Not only do hygrometers fail, but they're not very accurate to start with. So, if the hygrometer reads 40% but the frogs are swimming and there are 34 species of fungus in the viv making growling noises during the night, should I increase misting? When do I assume the hygrometer is leading me astray?

Also, RH doesn't really tell you how wet a viv is, since the RH is dependent on amount of ventilation, RH of introduced air, air temp, and whether the viv is being heated from below; the viv could be absolutely sopping wet and have an RH of 50% if it is running Wisconsin winter air (<20% RH) in with a fan. The viv could have 80% RH but be frighteningly dry if heated from below, with minimal ventilation, in a cool damp room.

A hygrometer also doesn't tell you what the RH is where the frogs live -- e.g. under the leaf litter, inside cork rounds, under plants; it approaches 100% there all the time, I suppose. If RH is crazy high in the open air, too (where the frogs cannot actually get to anyway since they are only 1/2" tall and have no hang gliders), the frogs have no where to go to 'dry off' -- it is 100% RH or the highway.

I only recently put a hygrometer in one of my thumb vivs for a day (a more or less accurate one: I own a dozen hygrometers -- two brands, four different models -- so I can tell when one has jumped the rails), and found that my practices have humidity up into the 90s after misting in the morning, then dropping to ~70% by the end of the day. All my frogs seem to have normal activity levels throughout the day -- i.e. most come out/call after misting, and also periodically throughout the day, and there is often an inter-viv shouting match right around lights out.

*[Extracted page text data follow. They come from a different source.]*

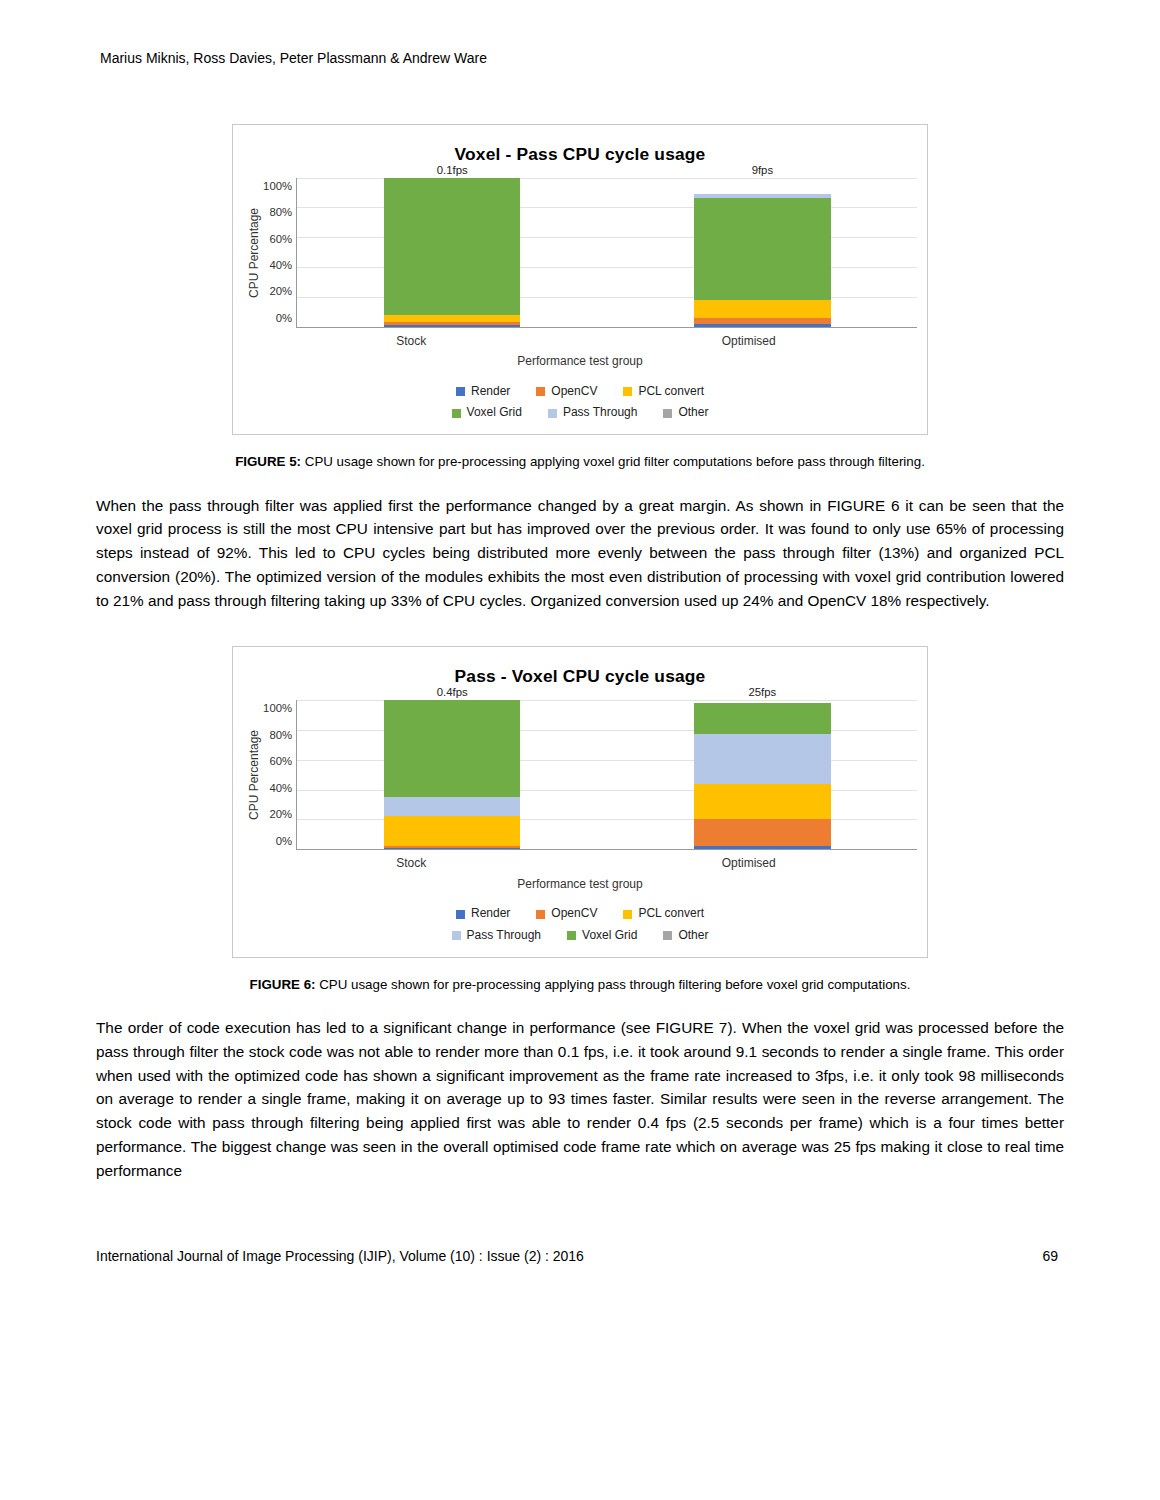Marius Miknis, Ross Davies, Peter Plassmann & Andrew Ware
Voxel - Pass CPU cycle usage
CPU Percentage
100% 80% 60% 40% 20% 0%
0.1fps
9fps
Stock Optimised
Performance test group
Render OpenCV PCL convert
Voxel Grid Pass Through Other
FIGURE 5: CPU usage shown for pre-processing applying voxel grid filter computations before pass through filtering.
When the pass through filter was applied first the performance changed by a great margin. As shown in FIGURE 6 it can be seen that the voxel grid process is still the most CPU intensive part but has improved over the previous order. It was found to only use 65% of processing steps instead of 92%. This led to CPU cycles being distributed more evenly between the pass through filter (13%) and organized PCL conversion (20%). The optimized version of the modules exhibits the most even distribution of processing with voxel grid contribution lowered to 21% and pass through filtering taking up 33% of CPU cycles. Organized conversion used up 24% and OpenCV 18% respectively.
Pass - Voxel CPU cycle usage
CPU Percentage
100% 80% 60% 40% 20% 0%
0.4fps
25fps
Stock Optimised
Performance test group
Render OpenCV PCL convert
Pass Through Voxel Grid Other
FIGURE 6: CPU usage shown for pre-processing applying pass through filtering before voxel grid computations.
The order of code execution has led to a significant change in performance (see FIGURE 7). When the voxel grid was processed before the pass through filter the stock code was not able to render more than 0.1 fps, i.e. it took around 9.1 seconds to render a single frame. This order when used with the optimized code has shown a significant improvement as the frame rate increased to 3fps, i.e. it only took 98 milliseconds on average to render a single frame, making it on average up to 93 times faster. Similar results were seen in the reverse arrangement. The stock code with pass through filtering being applied first was able to render 0.4 fps (2.5 seconds per frame) which is a four times better performance. The biggest change was seen in the overall optimised code frame rate which on average was 25 fps making it close to real time performance
International Journal of Image Processing (IJIP), Volume (10) : Issue (2) : 2016 69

Didn’t take it as a jab at all! You make very good points and I appreciate the knowledge I’ve gained. I want to say my hygrometer is somewhat accurate, it’s a flukers thermometer and hygrometer. It sits at about 80-85% mostly all day, as I type (10:40) it is 83% and it went off at 9:30am. But I will definitely be watching the tank with lowering the misting thanks to both of y’all!